:: DATA SHOWN ::

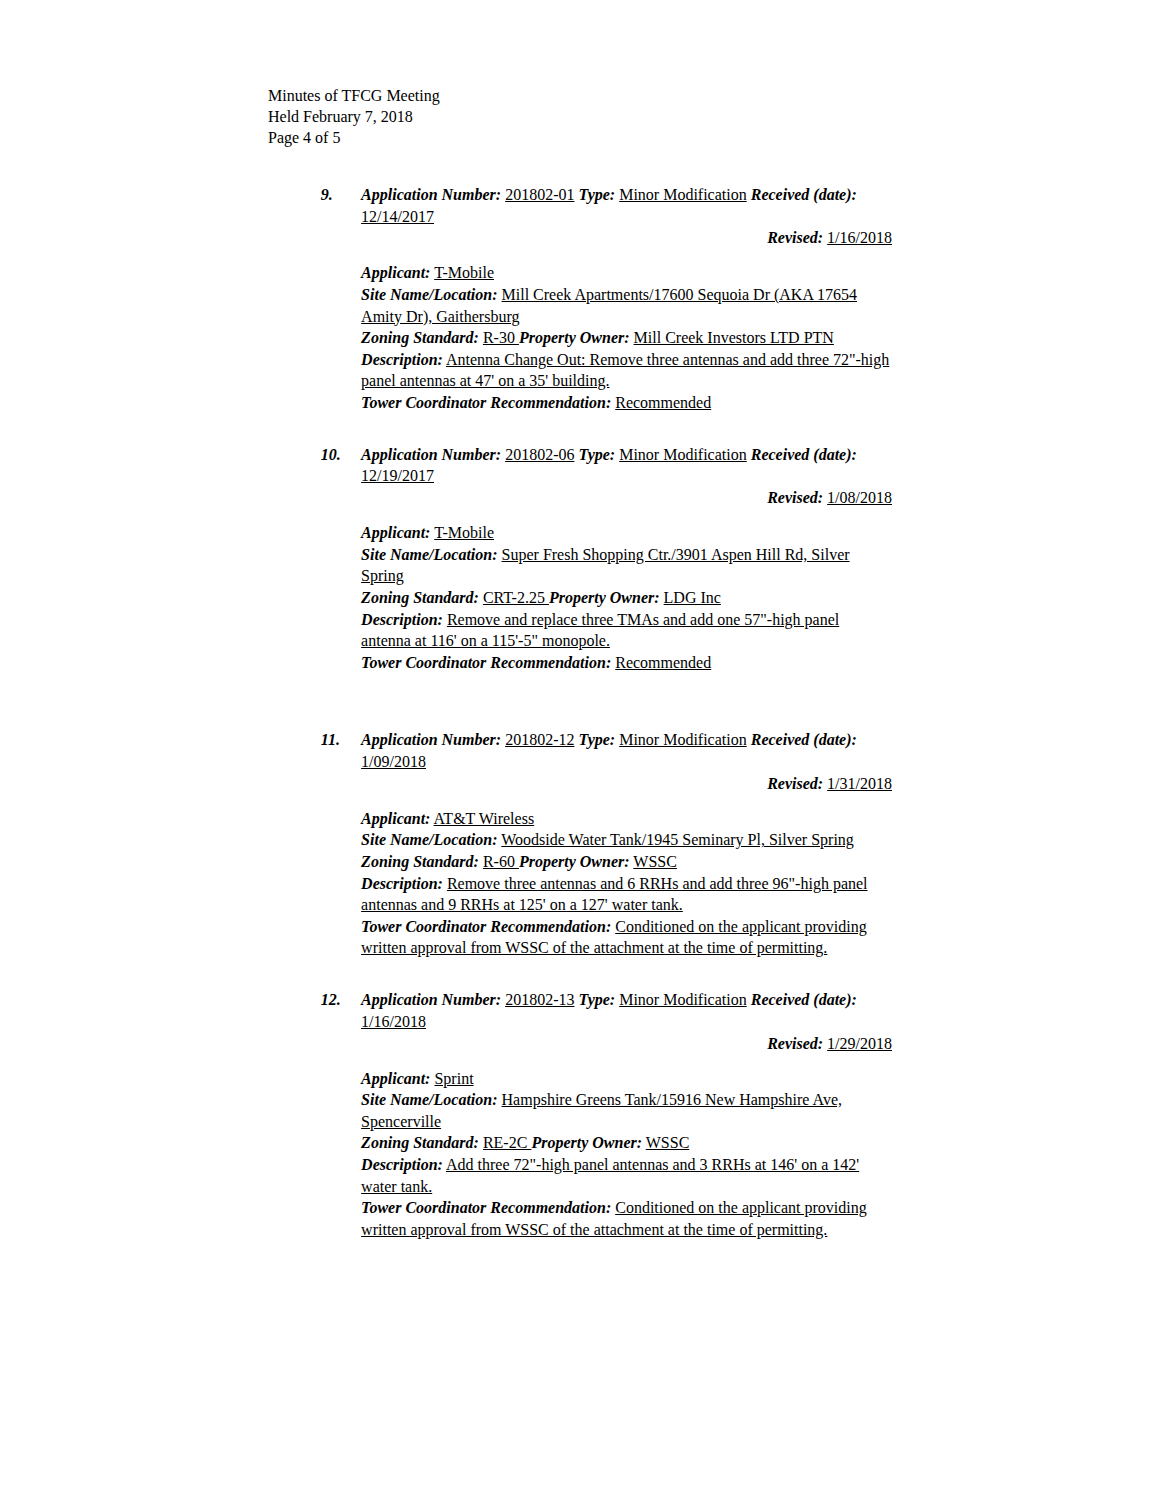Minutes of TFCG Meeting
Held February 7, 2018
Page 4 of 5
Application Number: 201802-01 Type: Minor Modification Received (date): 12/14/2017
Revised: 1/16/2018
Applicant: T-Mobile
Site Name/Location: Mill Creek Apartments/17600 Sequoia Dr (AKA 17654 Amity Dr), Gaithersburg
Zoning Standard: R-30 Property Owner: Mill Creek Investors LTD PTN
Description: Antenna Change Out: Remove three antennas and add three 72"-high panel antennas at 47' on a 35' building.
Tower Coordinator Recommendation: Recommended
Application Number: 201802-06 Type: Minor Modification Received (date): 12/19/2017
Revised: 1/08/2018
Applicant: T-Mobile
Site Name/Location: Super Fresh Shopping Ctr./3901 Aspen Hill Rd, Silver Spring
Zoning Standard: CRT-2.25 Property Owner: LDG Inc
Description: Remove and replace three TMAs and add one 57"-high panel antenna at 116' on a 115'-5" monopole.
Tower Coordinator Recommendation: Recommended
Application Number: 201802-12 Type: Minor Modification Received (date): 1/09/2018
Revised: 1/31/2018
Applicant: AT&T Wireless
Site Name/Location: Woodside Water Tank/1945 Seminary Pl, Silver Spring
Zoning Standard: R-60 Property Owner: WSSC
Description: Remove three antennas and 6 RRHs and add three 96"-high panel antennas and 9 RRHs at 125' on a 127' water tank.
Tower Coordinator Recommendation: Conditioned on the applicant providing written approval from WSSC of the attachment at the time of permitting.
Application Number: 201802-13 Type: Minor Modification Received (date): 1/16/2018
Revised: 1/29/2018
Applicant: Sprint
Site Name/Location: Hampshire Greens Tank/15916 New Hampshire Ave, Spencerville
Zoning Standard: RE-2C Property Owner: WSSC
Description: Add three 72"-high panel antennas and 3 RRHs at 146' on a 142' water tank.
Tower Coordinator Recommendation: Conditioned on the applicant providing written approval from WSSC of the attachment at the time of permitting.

:::
:: DATA SHOWN ::

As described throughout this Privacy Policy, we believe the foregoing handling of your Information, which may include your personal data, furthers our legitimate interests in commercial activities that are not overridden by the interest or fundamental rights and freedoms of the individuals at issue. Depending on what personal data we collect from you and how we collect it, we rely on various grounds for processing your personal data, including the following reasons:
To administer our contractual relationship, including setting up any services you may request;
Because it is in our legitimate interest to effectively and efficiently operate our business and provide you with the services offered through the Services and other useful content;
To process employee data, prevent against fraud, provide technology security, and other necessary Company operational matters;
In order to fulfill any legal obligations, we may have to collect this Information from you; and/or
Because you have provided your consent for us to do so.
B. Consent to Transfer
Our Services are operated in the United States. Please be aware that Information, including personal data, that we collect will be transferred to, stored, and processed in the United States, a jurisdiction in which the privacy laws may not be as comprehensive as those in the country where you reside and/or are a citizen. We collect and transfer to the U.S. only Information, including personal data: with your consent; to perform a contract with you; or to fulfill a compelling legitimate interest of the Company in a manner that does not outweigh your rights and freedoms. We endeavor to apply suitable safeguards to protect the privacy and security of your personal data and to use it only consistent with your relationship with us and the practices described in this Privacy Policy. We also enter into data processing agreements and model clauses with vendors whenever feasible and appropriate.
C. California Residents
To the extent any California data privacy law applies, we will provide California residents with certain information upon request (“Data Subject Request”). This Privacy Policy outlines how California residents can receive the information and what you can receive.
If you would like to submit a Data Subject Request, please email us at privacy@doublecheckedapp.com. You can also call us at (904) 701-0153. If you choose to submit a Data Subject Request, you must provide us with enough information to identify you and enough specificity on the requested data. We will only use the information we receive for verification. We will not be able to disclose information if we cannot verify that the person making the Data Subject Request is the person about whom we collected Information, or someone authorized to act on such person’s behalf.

:::
:: DATA SHOWN ::

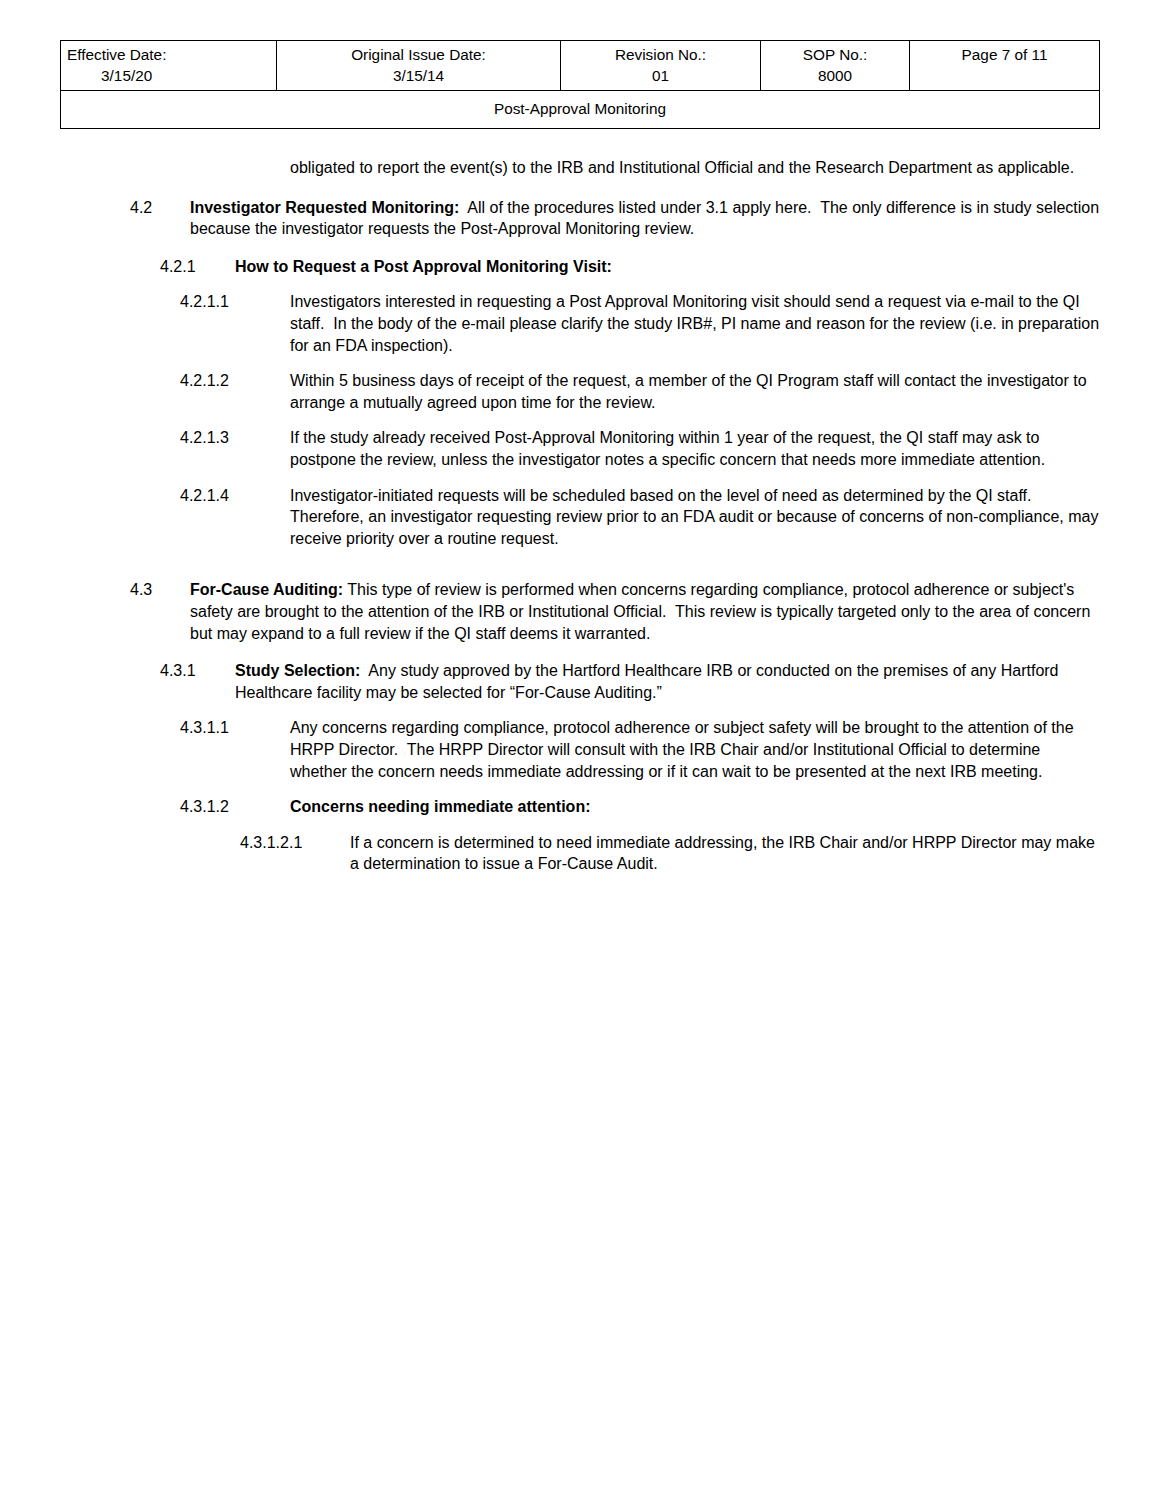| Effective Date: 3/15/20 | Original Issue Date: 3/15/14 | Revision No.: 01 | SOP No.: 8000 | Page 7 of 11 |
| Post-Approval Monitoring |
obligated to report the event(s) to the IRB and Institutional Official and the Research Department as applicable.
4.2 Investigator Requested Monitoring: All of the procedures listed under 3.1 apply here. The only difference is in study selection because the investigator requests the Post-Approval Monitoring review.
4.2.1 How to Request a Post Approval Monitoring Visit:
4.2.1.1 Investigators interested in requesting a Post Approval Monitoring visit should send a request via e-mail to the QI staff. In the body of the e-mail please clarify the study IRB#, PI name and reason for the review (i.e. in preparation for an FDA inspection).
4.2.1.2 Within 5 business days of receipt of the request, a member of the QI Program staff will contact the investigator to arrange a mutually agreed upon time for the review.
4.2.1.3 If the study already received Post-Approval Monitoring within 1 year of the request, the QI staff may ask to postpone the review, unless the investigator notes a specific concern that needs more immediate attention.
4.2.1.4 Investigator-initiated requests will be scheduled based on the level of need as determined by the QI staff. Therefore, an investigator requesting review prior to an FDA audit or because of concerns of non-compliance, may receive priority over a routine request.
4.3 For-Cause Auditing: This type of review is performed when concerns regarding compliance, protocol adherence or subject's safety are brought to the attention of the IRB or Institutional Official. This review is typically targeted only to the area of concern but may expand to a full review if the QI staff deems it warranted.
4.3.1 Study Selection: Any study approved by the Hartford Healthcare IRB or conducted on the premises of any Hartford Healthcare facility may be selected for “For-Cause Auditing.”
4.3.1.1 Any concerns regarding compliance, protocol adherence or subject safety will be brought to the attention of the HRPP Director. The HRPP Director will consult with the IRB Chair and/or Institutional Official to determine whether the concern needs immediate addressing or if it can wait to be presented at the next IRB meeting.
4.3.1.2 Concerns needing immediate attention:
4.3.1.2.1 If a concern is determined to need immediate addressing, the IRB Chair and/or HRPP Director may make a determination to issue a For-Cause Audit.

:::

PROBLEM:
Look above for the line holding "Application Number: 201802-01" and the line holding "Revised: 1/08/2018". Retype both, and every line between them, word for word and nothing else.

TASK SOLUTION:
Application Number: 201802-01 Type: Minor Modification Received (date): 12/14/2017
Revised: 1/16/2018
Applicant: T-Mobile
Site Name/Location: Mill Creek Apartments/17600 Sequoia Dr (AKA 17654 Amity Dr), Gaithersburg
Zoning Standard: R-30 Property Owner: Mill Creek Investors LTD PTN
Description: Antenna Change Out: Remove three antennas and add three 72"-high panel antennas at 47' on a 35' building.
Tower Coordinator Recommendation: Recommended
Application Number: 201802-06 Type: Minor Modification Received (date): 12/19/2017
Revised: 1/08/2018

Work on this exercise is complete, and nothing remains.